For the previous 12 years the collective I work with — Basement 21, has tried to create area and platforms corresponding to March Dance pageant to nurture these conversations round course of, perpetually prepared to reframe the ‘up to date’ for ourselves and our viewers. However an pressing lack stays for various pedagogies that may doubtlessly bridge the hole between concept and observe, past-present, East-West, in a productive, moderately than binary method.

Padmini Chettur

Padmini Chettur
| Photograph Credit score:
Lorenzo_Palmieri

These pedagogies to deal with the double lack of a concrete definition of up to date dance and of its critically documented historical past ought to be complementary to the choreographic practices. Such separation and integration of concept and observe are well-tested strategies in academia particularly for experimental/inventive disciplines. However in India, the onus of ‘educating’ dancers falls solely on the choreographers . Alternatively, the accountability falls on the dancers, who are sometimes looking out with out path, sources and peer discussions. This, in my view, is as a lot a problem for practitioners as the opposite well-discussed points corresponding to lack of funding or rehearsal/efficiency areas.

Want for correct coaching

Up to date dance is taught in India both as a mode in a dance institute or by choreographic processes shared with dancers. For quite a few logistical causes, these coaching moments are neither of an extended sufficient period nor rigorous sufficient to offer instruments enabling dancers to create. As a instructor and a co-curator of March Dance pageant that now affords a grant to rising choreographers, I encounter this typically that many younger dance-makers are oblivious to even the essential formal and technical choreographic developments within the final hundred years, and due to this fact are scuffling with dated queries or resorting to imitating current works knowingly or unknowingly. For up to date dance to develop right into a research-based investigation moderately than a product-oriented reinvention of the wheel, the pedagogy round it should embody the complicated colonial-post colonial-modern-postmodern histories and practices which have preceded us.
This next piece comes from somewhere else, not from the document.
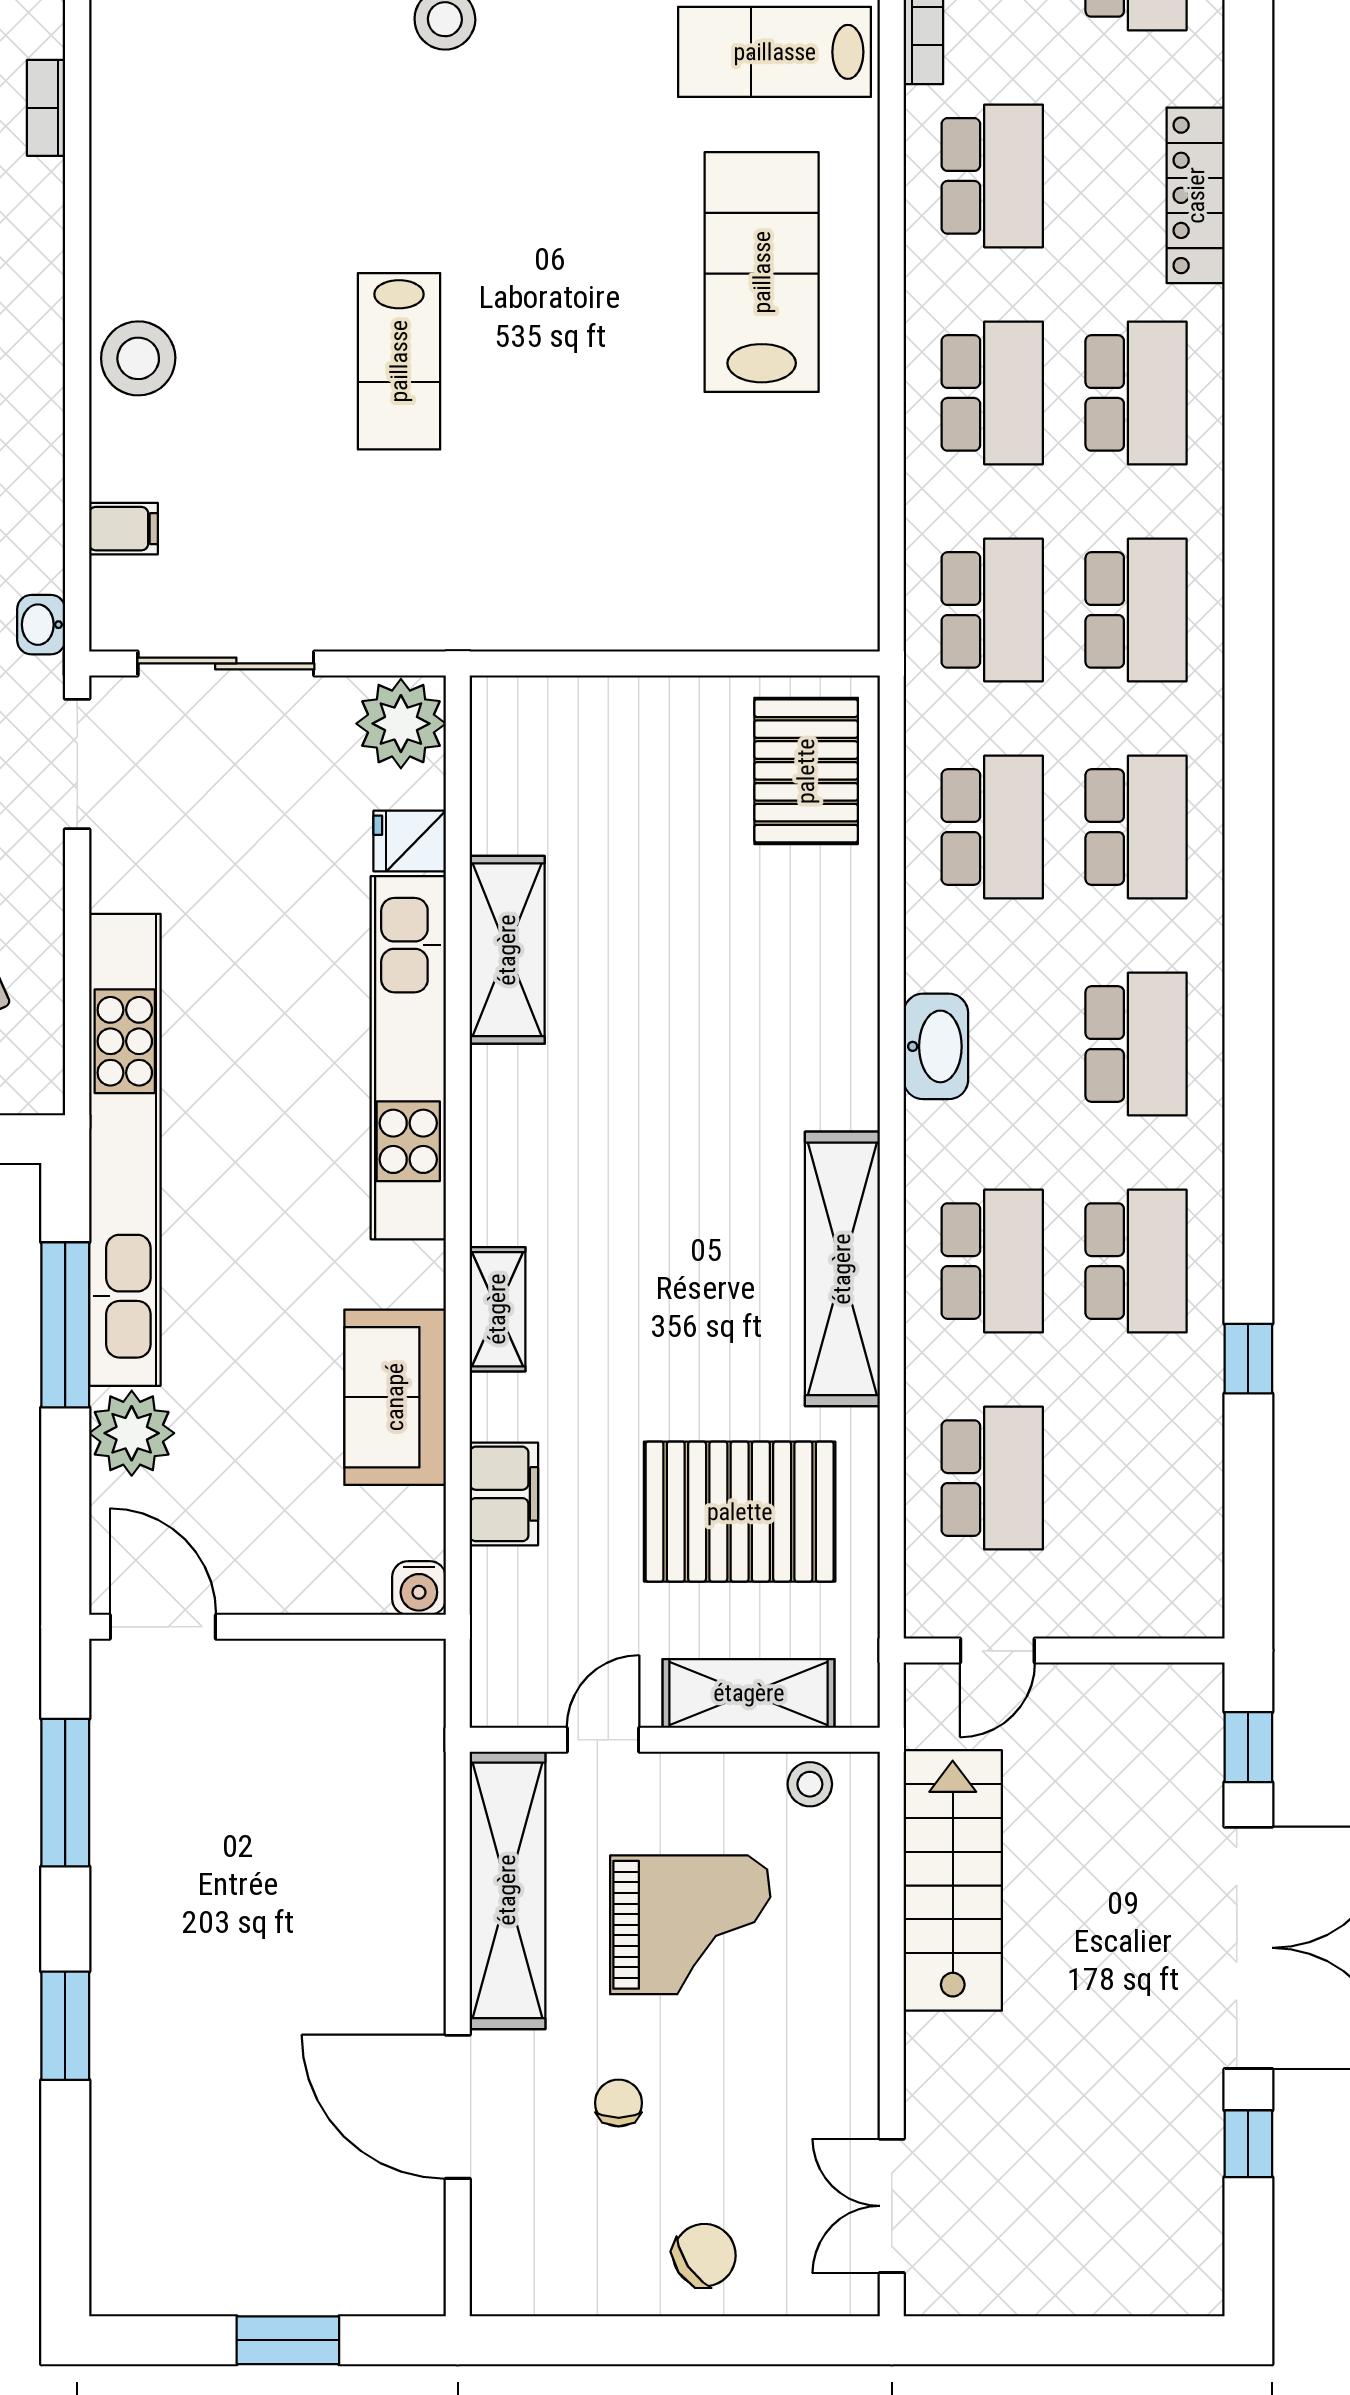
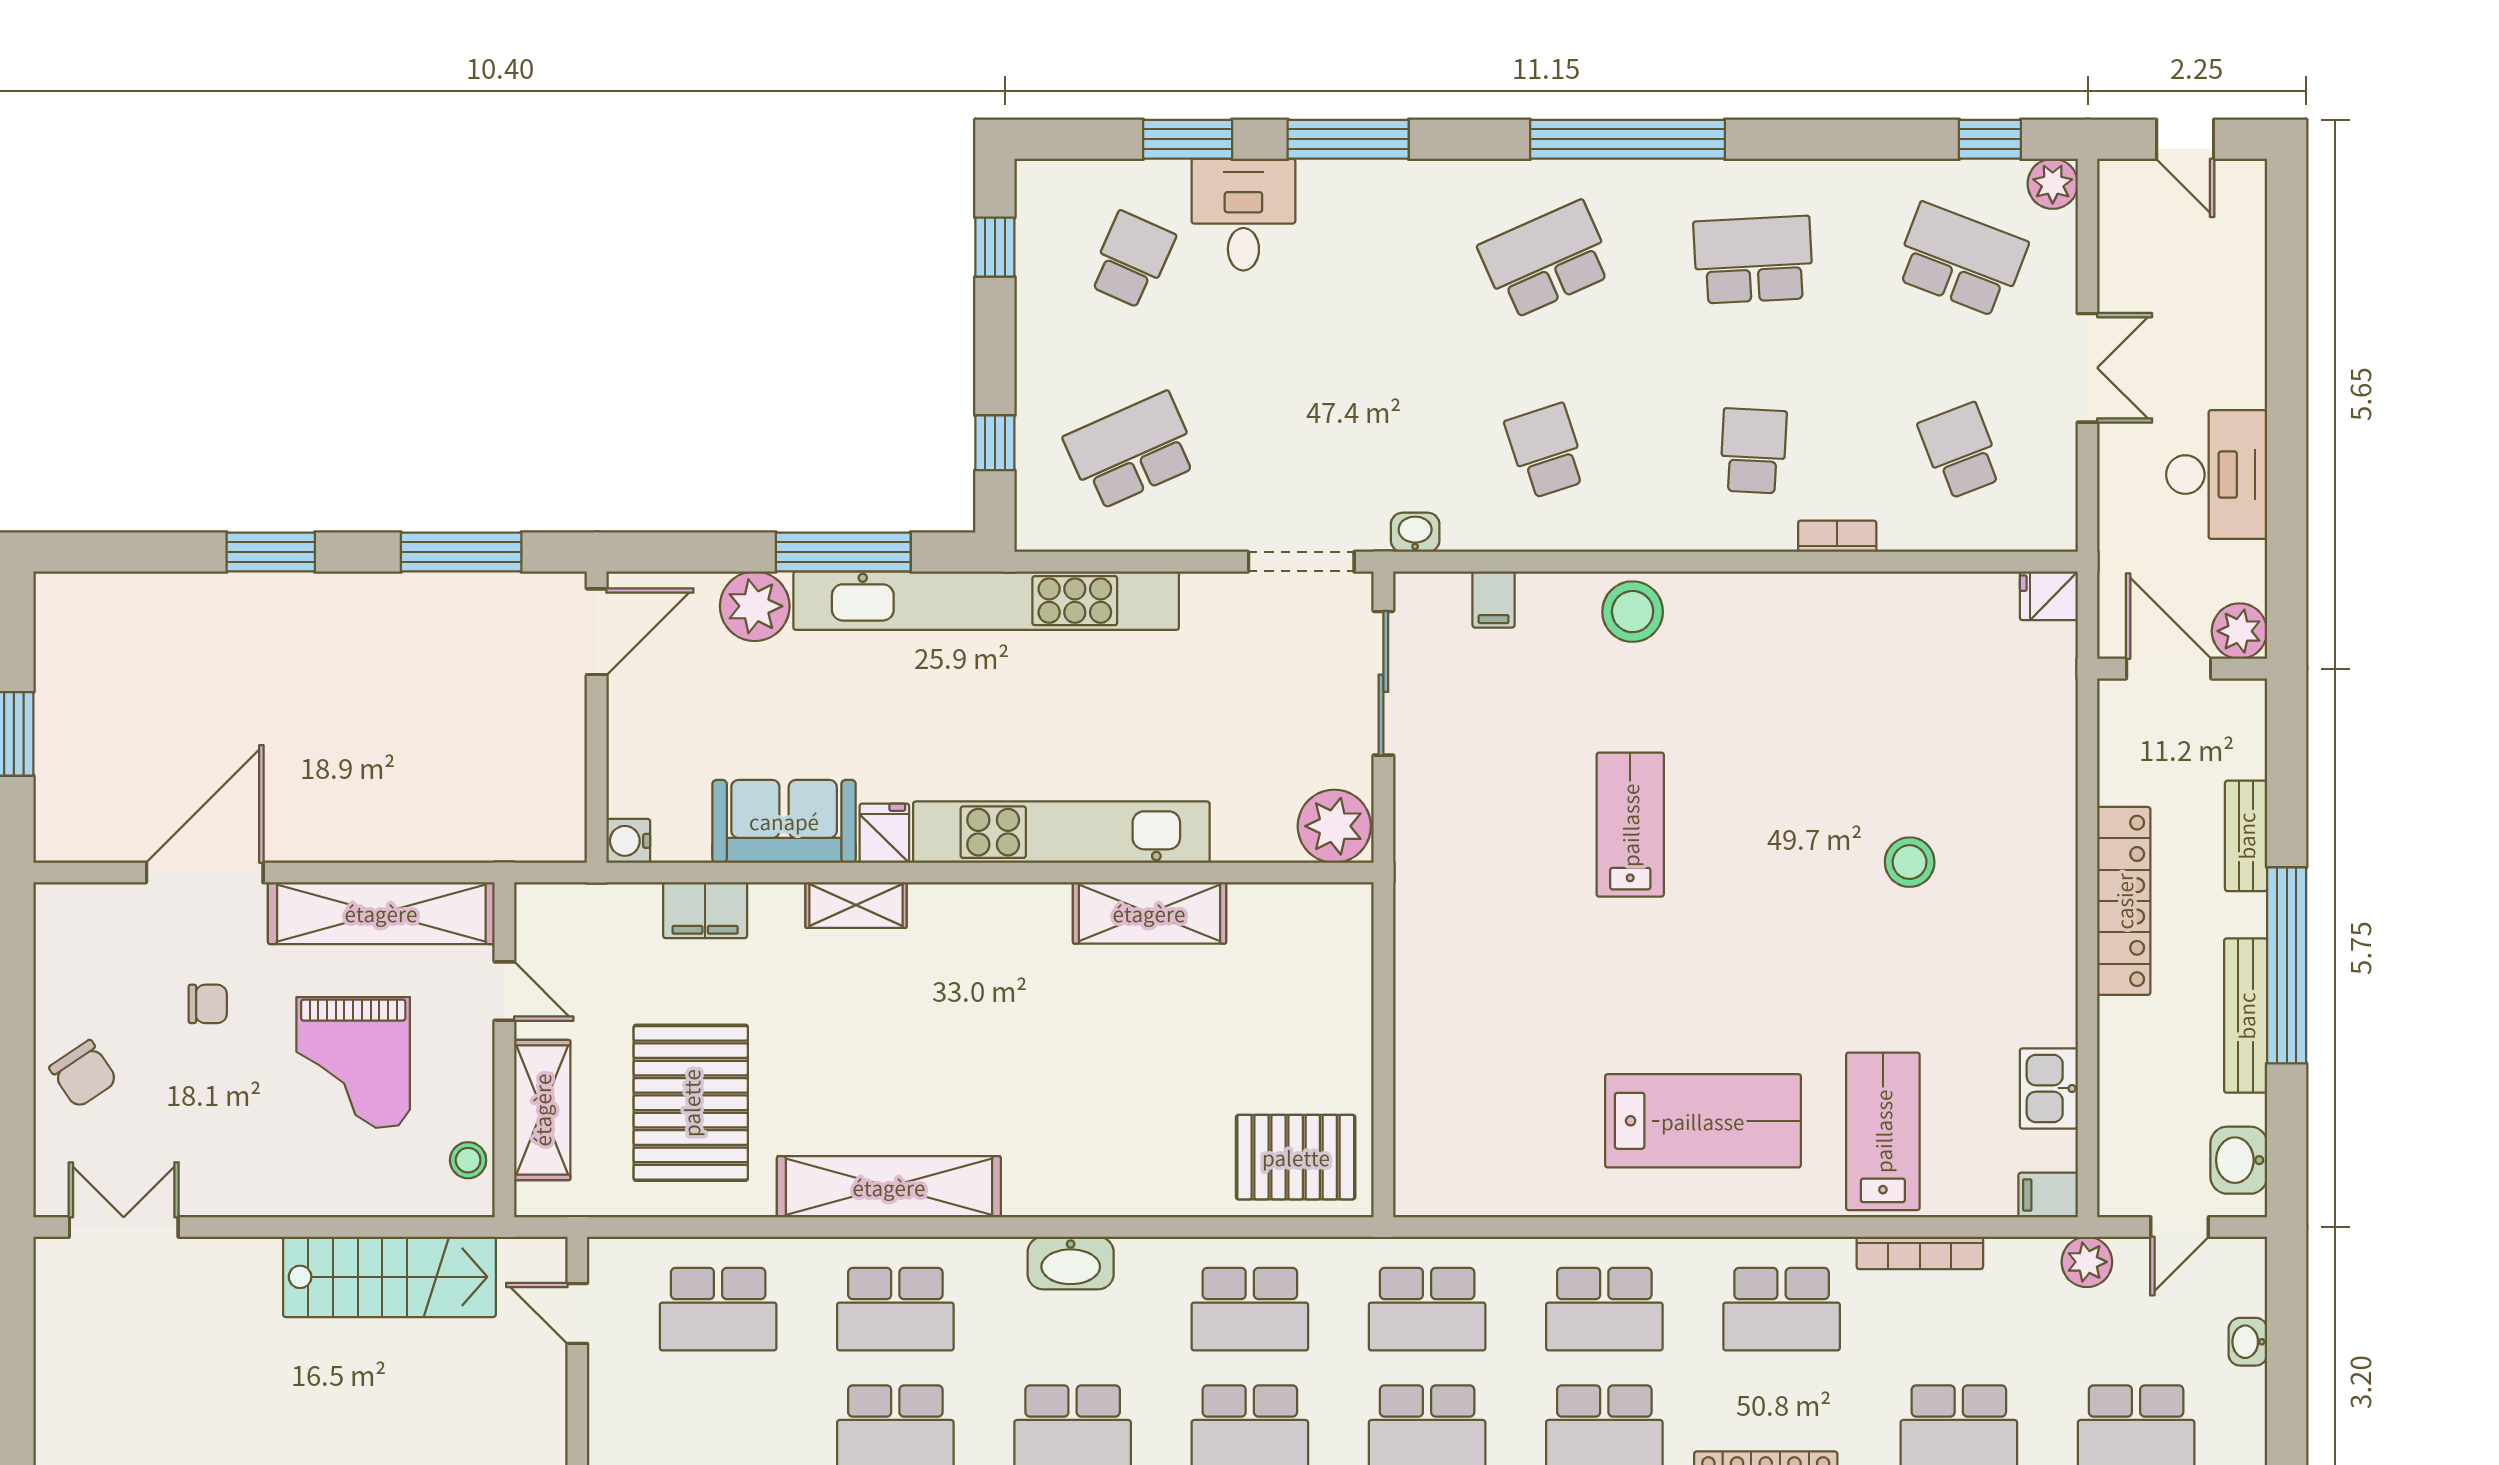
lab bench: (399, 361) -> (1630, 825), turned 90
fridge: (410, 841) -> (884, 833), moved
Chandralekha watching her dancers do ‘Namaskar’ on the beach, 1992

Chandralekha watching her dancers do ‘Namaskar’ on the seashore, 1992
| Photograph Credit score:
SADANAND MENON

In my try and demystify up to date dance, let me add a couple of phrases defending the accusation of abstraction and exclusivity that up to date practitioners typically encounter. I consider {that a} inventive kind should thrive inside debates. A performer, whether or not narrating a narrative or not, continues to be in dialogue with the viewers. He/she just isn’t essentially the showrunner however is weak in her effort to speak. Within the phrases of German dancer Susanna Linke, “Dance is strolling on the sting of the stage, not safely within the centre.”

At a time when the necessity for conversations round plurality and inclusivity are on the forefront of all socio-political debate and the bastions of unchanging custom appear to face on contested and shaky terrain — now greater than ever, there’s a want for up to date dance to turn into a observe of response and resistance. For this we should take into account strengthening its basis. If not, we’ll proceed to see our bodies solely able to aspiration, by no means in full possession of their very own contemporaneity.

The writers are up to date dancers and part of the collective, Basement 21.